== EXTRAIT CHOISI ==
++++
Par Anthony BONDAIN de Boursier.com
Anne Lauvergeon ne serait plus opposée à un rapprochement avec Bouygues. (Reuters)Anne Lauvergeon ne serait plus opposée à un rapprochement avec Bouygues. (Reuters)
Depuis plusieurs mois, l'automne 2007 était présenté comme une échéance primordiale concernant l'avenir d'Areva, donc de l'ensemble de la filière nucléaire française. L'agenda officieux pourrait être respecté: le quotidien Les Echos annonce ce matin que l'Agence des Participations de l'Etat a mandaté le bureau d'études McKinsey et la banque d'affaires HSBC pour étudier les scenarios de rationalisation du secteur, à la demande de l'Elysée. Une mission qui ne serait pour l'heure enfermée dans aucun délai fixe et qui resterait marquée du sceau de l'exhaustivité, toutes les pistes étant explorées.
++++
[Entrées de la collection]
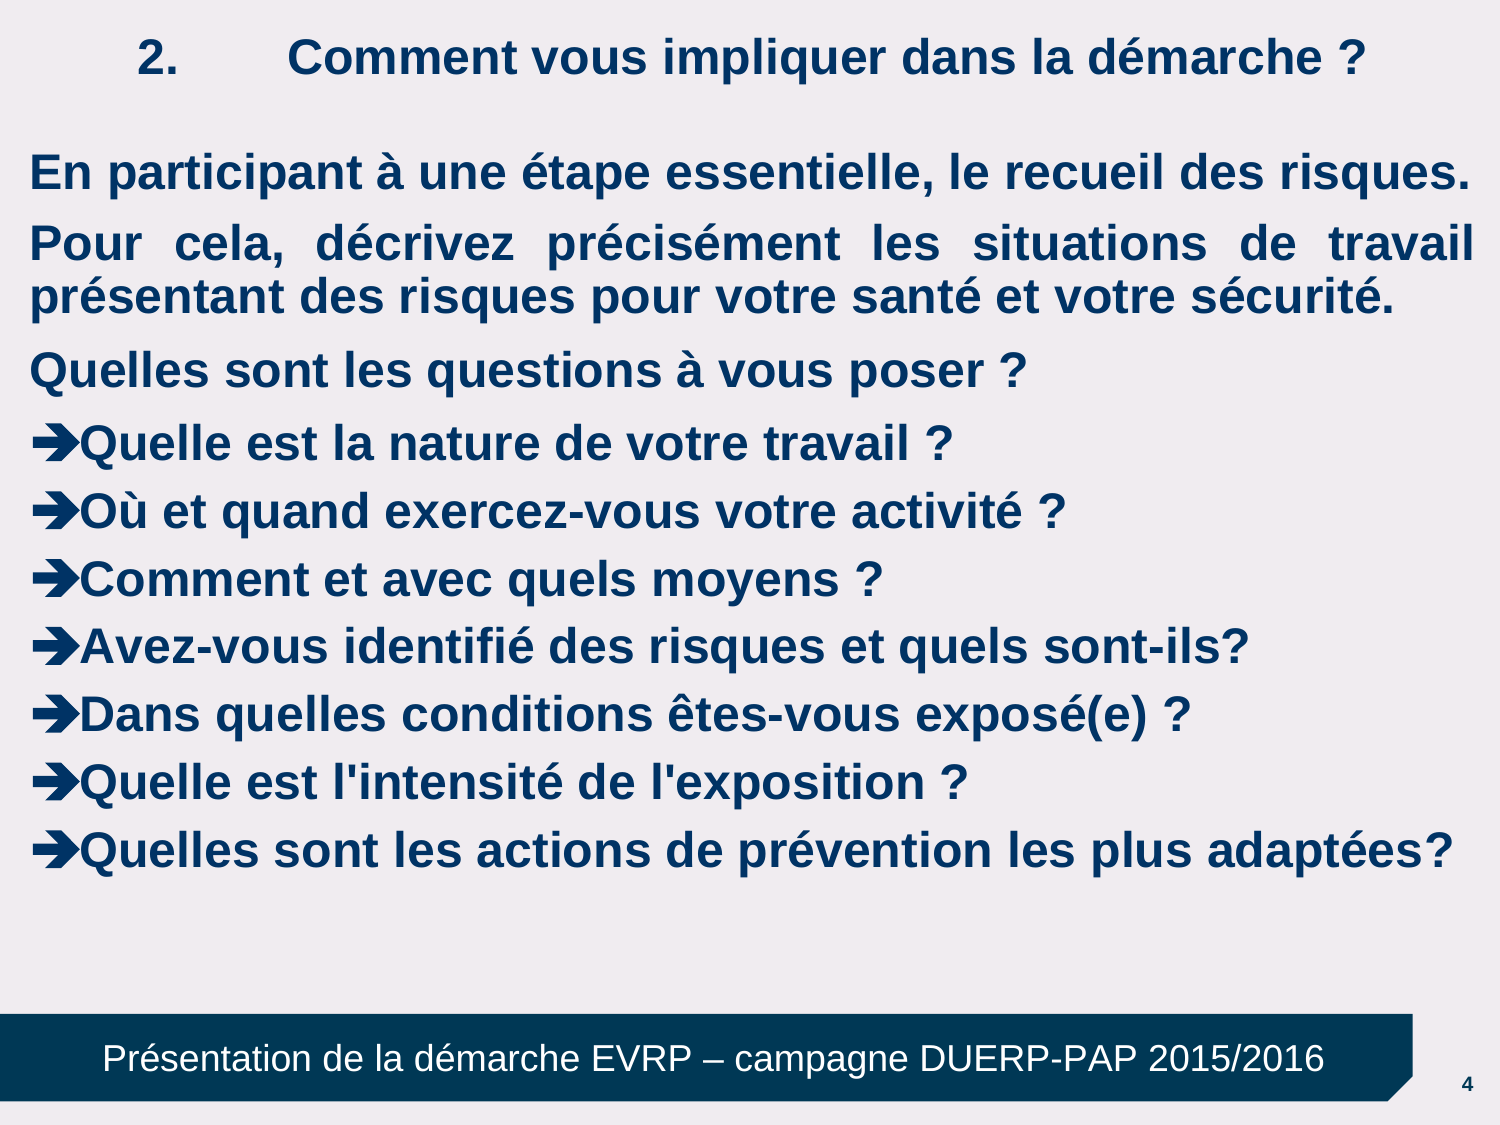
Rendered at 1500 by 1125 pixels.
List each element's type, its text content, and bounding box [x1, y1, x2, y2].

title 2. Comment vous impliquer dans la démarche ? [29, 29, 1477, 89]
list En participant à une étape essentielle, le recueil des risques. Pour cela, décrivez précisément les situations de travail présentant des risques pour votre santé et votre sécurité. Quelles sont les questions à vous poser ? Quelle est la nature de votre travail ? Où et quand exercez-vous votre activité ? Comment et avec quels moyens ? Avez-vous identifié des risques et quels sont-ils? Dans quelles conditions êtes-vous exposé(e) ? Quelle est l'intensité de l'exposition ? Quelles sont les actions de prévention les plus adaptées? [29, 147, 1477, 975]
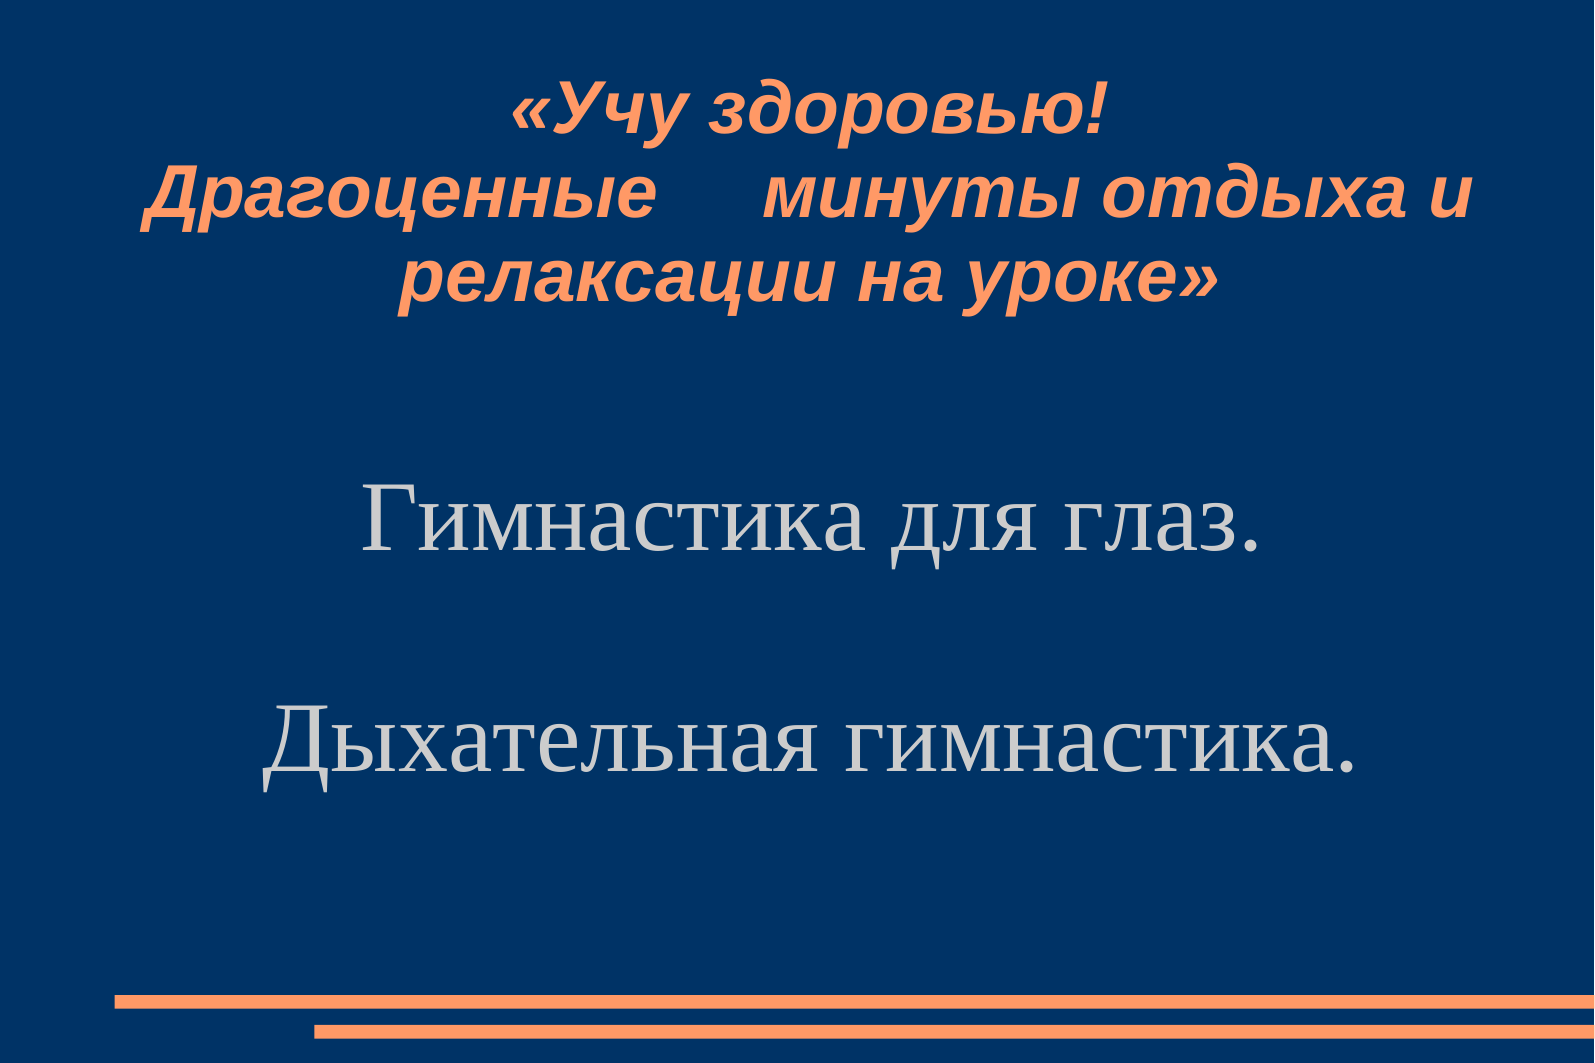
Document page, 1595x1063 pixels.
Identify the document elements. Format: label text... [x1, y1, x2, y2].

title «Учу здоровью! Драгоценные минуты отдыха и релаксации на уроке» [55, 59, 1565, 325]
subtitle Гимнастика для глаз. Дыхательная гимнастика. [118, 280, 1506, 975]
++++
== CONSIGNE A ==
Répondez aux questions suivantes à partir de l'extrait sur l'avenir d'Areva.
(i) Avec quelle entreprise Anne Lauvergeon ne serait-elle plus opposée à un rapprochement ?
(ii) Quelle période était présentée comme une échéance primordiale pour l'avenir d'Areva ?
(iii) Quels organismes l'Agence des Participations de l'Etat a-t-elle mandatés ?
== CONSIGNE B ==
Recopiez fidèlement le passage de l'extrait sur l'avenir d'Areva qui va de « Par Anthony BONDAIN » jusqu'à « pistes étant explorées. » inclus.

== RÉPONSE ATTENDUE A ==
(i) Avec Bouygues.
(ii) L'automne 2007.
(iii) Le bureau d'études McKinsey et la banque d'affaires HSBC.

== RÉPONSE ATTENDUE B ==
Par Anthony BONDAIN de Boursier.com
Anne Lauvergeon ne serait plus opposée à un rapprochement avec Bouygues. (Reuters)Anne Lauvergeon ne serait plus opposée à un rapprochement avec Bouygues. (Reuters)
Depuis plusieurs mois, l'automne 2007 était présenté comme une échéance primordiale concernant l'avenir d'Areva, donc de l'ensemble de la filière nucléaire française. L'agenda officieux pourrait être respecté: le quotidien Les Echos annonce ce matin que l'Agence des Participations de l'Etat a mandaté le bureau d'études McKinsey et la banque d'affaires HSBC pour étudier les scenarios de rationalisation du secteur, à la demande de l'Elysée. Une mission qui ne serait pour l'heure enfermée dans aucun délai fixe et qui resterait marquée du sceau de l'exhaustivité, toutes les pistes étant explorées.